Как-то вечером мне позвонил режиссер, с которым несколько лет назад я работала над сценарием полнометражного фильма, так и не увидевшего свет, несмотря на помощь и участие многих организаций. Создатели фильма не могли свести концы с концами, и проект провалился. Режиссер хотел, чтобы мы встретились, выпили по стаканчику, и он бы поделился со мной своими планами. Мы встретились в кафе, завсегдатаями которого были, когда вместе работали. Он быстро перешел к делу: ему нужна невыдуманная история, чтобы сделать сценарий. Только это и катит, достаточно посмотреть афиши, сколько среди них тех, что большими буквами, почти такими же крупными, как название, уточняют, что фильм «основан на реальных событиях». Достаточно почитать иллюстрированные журналы, посмотреть телевизор со всеми этими ордами свидетелей и подопытными кроликами всех сортов, послушать радио, чтобы понять, чего хотят люди.
«Правдивость, только это и проходит сейчас», – заключил он. Да, он знал, что я отказалась от многих экранизаций своей последней книги, он это понимал, но если у меня есть какая-нибудь задумка, если я намереваюсь рассказать о чем-нибудь – старом или недавнем происшествии, забытом историческом персонаже, – мне следует без промедления звонить ему, он будет счастлив снова поработать со мной.
Я вышла из кафе в мрачном настроении. Так, значит, это правда… Вот чего ждут люди – реальности, гарантированной клеймом на фильмах и книгах, подобно красной надписи «био» на продуктах питания. Люди ждут сертификата подлинности. Я думала, публике надо, чтобы истории их заинтересовали, потрясли, захватили – только и всего. Но я ошибалась. Люди хотят, чтобы событие происходило в реальности, чтобы оно было подтверждено фактами, доказано. Они хотят пережитого. Люди хотят иметь возможность отождествить себя с персонажем, сопереживать, а для этого им необходимо убедиться в качестве товара, иметь сквозной контроль над всем процессом его производства.
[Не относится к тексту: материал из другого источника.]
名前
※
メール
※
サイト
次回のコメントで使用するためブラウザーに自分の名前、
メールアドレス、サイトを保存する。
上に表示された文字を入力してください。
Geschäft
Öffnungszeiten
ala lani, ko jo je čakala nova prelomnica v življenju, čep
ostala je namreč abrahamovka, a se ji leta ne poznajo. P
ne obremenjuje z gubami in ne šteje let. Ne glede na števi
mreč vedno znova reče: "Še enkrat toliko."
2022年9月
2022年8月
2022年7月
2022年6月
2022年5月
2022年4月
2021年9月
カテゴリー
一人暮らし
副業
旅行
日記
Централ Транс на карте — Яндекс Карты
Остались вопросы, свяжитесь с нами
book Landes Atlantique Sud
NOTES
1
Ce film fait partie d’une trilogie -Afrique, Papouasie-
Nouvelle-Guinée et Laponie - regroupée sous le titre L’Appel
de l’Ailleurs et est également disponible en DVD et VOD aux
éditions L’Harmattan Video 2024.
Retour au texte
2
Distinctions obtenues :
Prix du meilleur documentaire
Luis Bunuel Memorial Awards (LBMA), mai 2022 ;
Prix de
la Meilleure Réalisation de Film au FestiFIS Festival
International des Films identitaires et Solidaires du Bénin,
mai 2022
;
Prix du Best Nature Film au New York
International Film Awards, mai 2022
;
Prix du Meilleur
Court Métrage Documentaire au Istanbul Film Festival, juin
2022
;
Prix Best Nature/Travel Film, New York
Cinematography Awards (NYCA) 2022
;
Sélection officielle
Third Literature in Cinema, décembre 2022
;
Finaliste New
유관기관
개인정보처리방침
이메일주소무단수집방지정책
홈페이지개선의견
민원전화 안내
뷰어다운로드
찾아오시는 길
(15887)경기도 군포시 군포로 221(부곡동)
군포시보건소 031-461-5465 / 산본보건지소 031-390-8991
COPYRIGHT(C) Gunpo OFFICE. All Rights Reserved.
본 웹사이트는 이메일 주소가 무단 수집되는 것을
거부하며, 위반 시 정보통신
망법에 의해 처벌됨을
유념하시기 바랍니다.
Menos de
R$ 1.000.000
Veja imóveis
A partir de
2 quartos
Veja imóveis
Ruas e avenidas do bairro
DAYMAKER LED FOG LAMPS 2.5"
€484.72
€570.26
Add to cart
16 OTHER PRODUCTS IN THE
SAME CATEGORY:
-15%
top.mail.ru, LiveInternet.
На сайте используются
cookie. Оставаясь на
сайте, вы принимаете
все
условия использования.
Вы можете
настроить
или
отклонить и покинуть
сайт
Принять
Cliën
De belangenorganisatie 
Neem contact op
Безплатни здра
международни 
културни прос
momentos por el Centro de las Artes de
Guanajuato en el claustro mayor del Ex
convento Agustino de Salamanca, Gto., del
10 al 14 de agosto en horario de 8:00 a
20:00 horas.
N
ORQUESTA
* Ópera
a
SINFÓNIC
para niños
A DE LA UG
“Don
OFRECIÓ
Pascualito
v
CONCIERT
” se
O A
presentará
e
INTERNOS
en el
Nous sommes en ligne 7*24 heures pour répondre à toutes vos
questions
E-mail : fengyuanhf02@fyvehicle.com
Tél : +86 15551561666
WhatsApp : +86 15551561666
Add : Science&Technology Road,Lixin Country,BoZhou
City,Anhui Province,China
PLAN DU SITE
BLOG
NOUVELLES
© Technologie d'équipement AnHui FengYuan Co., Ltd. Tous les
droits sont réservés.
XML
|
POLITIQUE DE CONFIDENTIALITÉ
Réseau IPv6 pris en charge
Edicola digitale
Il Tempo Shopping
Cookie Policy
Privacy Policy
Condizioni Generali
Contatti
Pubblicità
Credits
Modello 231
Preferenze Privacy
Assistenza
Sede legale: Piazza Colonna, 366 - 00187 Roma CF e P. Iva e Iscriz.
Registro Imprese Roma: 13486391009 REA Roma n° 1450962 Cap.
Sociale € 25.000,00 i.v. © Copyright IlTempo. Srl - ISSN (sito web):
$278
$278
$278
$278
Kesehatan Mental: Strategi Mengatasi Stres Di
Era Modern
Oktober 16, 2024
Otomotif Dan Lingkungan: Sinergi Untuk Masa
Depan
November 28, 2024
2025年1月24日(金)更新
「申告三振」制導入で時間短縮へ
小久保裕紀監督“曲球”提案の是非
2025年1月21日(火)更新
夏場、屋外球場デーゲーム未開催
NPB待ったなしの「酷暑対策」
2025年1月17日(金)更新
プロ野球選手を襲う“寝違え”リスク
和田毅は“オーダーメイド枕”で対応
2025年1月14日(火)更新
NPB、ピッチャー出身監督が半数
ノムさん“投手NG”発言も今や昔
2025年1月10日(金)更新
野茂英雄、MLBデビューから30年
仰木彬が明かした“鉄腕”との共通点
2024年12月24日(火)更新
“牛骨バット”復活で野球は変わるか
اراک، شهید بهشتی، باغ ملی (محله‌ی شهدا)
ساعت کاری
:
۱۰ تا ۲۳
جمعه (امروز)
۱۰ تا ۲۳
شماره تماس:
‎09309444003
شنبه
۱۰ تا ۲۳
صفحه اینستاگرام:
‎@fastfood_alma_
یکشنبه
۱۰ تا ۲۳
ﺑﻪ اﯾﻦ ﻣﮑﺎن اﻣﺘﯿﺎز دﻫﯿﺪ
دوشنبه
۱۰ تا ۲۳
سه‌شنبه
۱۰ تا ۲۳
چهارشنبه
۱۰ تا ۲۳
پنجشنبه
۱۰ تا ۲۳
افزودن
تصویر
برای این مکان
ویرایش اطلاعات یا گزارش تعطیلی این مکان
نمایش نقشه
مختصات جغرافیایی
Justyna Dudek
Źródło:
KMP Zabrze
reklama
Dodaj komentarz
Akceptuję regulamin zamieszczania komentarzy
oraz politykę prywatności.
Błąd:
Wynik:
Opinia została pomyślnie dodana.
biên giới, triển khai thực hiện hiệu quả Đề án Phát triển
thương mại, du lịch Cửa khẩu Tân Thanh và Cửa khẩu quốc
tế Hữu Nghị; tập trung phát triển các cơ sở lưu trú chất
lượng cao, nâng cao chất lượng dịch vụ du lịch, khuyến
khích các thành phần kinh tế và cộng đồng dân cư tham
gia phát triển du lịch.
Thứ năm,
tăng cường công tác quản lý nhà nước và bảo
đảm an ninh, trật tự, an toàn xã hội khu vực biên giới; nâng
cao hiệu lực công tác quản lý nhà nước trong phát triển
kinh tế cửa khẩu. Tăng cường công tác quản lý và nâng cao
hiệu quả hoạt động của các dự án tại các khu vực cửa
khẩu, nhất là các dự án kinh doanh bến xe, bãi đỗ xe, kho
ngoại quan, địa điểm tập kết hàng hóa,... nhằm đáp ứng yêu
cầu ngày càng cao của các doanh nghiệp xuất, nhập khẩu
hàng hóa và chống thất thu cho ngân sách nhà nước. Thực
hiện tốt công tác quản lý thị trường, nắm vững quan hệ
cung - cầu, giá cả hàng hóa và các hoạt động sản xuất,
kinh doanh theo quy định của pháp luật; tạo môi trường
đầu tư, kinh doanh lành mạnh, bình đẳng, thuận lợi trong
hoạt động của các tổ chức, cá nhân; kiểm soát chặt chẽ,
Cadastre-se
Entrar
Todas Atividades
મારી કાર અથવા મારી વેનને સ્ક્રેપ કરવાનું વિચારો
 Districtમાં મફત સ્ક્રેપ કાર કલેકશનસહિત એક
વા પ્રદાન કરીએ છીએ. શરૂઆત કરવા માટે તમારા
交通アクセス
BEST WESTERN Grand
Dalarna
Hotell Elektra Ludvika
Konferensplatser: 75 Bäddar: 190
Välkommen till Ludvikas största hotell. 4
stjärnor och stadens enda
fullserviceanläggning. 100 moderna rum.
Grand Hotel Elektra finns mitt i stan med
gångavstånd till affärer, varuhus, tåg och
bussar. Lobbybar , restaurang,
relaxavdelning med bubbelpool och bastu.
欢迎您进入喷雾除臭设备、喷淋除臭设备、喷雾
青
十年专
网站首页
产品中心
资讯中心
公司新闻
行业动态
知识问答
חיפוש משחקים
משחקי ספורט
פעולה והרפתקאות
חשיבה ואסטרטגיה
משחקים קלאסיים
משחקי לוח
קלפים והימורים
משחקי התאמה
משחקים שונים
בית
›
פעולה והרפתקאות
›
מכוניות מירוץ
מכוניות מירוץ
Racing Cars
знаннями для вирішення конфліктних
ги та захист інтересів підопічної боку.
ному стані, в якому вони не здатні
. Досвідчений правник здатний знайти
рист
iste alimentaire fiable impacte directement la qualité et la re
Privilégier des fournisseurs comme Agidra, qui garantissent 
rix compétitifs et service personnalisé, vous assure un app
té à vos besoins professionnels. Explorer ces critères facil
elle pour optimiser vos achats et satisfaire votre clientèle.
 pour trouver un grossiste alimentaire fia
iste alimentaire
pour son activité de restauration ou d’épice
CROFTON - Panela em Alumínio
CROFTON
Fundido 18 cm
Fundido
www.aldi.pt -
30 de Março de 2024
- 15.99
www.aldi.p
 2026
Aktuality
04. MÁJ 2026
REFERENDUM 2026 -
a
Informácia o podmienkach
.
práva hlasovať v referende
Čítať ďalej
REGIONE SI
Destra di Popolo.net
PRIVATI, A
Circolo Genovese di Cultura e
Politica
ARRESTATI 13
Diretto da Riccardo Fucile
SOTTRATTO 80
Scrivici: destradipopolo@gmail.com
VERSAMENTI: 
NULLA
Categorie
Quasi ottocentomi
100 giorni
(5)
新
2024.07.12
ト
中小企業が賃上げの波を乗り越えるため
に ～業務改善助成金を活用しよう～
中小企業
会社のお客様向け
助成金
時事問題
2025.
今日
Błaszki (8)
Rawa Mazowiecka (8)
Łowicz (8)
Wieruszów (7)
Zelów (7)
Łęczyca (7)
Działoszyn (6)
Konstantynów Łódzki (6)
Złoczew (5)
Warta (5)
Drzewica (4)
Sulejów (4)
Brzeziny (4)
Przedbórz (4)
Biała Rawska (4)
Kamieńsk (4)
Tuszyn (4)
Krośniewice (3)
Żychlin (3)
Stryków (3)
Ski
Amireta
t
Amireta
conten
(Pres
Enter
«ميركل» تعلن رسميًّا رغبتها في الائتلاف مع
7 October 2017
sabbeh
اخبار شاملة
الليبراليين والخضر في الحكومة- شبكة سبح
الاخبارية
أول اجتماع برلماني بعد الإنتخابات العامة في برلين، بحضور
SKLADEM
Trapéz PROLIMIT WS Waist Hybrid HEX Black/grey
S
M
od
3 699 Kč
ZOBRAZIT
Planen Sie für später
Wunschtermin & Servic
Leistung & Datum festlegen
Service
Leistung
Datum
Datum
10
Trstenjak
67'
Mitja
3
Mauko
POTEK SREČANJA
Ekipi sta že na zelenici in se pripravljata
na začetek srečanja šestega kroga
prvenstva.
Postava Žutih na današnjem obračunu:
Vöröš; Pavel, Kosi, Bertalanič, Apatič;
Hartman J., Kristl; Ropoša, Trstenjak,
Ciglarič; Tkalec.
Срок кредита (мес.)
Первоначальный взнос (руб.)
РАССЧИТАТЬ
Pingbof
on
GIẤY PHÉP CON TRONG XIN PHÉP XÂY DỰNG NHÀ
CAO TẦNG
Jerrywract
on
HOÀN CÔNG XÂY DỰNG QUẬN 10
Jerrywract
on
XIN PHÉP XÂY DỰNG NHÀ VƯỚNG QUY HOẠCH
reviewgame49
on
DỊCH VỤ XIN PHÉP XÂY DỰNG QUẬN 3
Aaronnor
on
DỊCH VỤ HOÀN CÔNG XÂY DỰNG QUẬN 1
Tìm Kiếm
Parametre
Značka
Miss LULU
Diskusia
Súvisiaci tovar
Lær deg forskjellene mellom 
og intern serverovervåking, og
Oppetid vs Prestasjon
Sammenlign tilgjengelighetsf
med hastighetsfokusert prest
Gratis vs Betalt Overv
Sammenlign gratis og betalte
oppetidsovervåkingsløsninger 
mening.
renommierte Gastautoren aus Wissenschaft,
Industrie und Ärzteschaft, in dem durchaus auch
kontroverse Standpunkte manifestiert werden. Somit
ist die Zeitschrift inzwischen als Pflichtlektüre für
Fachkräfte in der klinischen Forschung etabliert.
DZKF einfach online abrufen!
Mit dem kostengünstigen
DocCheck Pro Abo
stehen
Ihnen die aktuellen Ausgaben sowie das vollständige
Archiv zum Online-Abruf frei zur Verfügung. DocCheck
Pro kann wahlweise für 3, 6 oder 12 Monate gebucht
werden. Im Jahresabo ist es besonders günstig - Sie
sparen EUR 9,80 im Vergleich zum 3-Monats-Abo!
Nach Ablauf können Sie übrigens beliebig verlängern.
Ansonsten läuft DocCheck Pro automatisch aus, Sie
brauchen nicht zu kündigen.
В последующие недели каждый раз, когда я включала телевизор, открывала журнал, видела афиши новых фильмов, мне казалось, что везде речь шла лишь об одном: реальность, правда, достоверность, засунутые в один мешок, как если бы речь шла об одном и том же, рекламная партия, упаковка, на которую мы отныне можем претендовать, на которую имеем все права.
Сейчас, когда я пишу эти строки, я не могу уже точно сказать, было ли это простым совпадением или же субъективным видением, подстегнутым моей собственной озабоченностью.
Двадцать лет назад, в течение нескольких месяцев, предшествовавших моей беременности, и тогда, когда она не слишком спешила проявиться, разве не было у меня уверенности, что я буквально окружена беременными? Настоящая эпидемия, думала я тогда, как будто все женщины детородного возраста из моего квартала сговорились забеременеть раньше меня, я только их и видела. Да еще их выступающие, восхитительные, наполненные животы.
И каждый раз эти знаки сходились к Л.
А если Л. была права? И если Л. уловила и поняла глубинное изменение нашей манеры чтения, ви́дения, размышления? Как читательница и зрительница я не была исключением из правил. Реалити-шоу завораживали меня, чего не могли оправдать мои литературные проекты, я накидывалась на желтую прессу каждый раз, когда бывала в парикмахерской или у дантиста, я регулярно смотрела байопики и фильмы, основанные на реальных событиях, а потом, жадная до деталей, доказательств, подтверждений, бросалась к интернету, чтобы проверить факты, увидеть подлинные лица.
А что, если Л. поняла то, в чем я боялась себе признаться? Я написала автобиографическую книгу, где персонажи были подсказаны членами моей семьи. Читатели привязались к ним, интересовались, что стало с тем или иным из них. Признавались мне в особой привязанности к тому или другому герою. Читатели расспрашивали меня о достоверности событий. Они вели свое расследование. Я не могла не знать этого. И успех книги, по сути, зависел, возможно, только от этого. Реальная история или поданная как таковая. Что бы я ни говорила. Каковы бы ни были меры предосторожности, которые я предприняла, чтобы убедить читателей в том, что реальность неуловима, и отстоять свое право на субъективность.
Я сунула палец в истину, и ловушка захлопнулась.
И с тех пор все персонажи, которых я могла сочинить, каковы бы ни были их уровень, их история, их обида, никогда уже не будут на высоте. Из этих персонажей, сфабрикованных из отдельных частей, ничего не выйдет, никакого излучения, никакого флюида, никакого разряда. Что бы я ни была способна вообразить, они все будут маленькими, невзрачными, бледненькими, они никогда не смогут обрести вес. Обескровленные, незначительные, они будут лишены плоти.
Да, Л. была права. Следовало схватиться врукопашную с реальностью.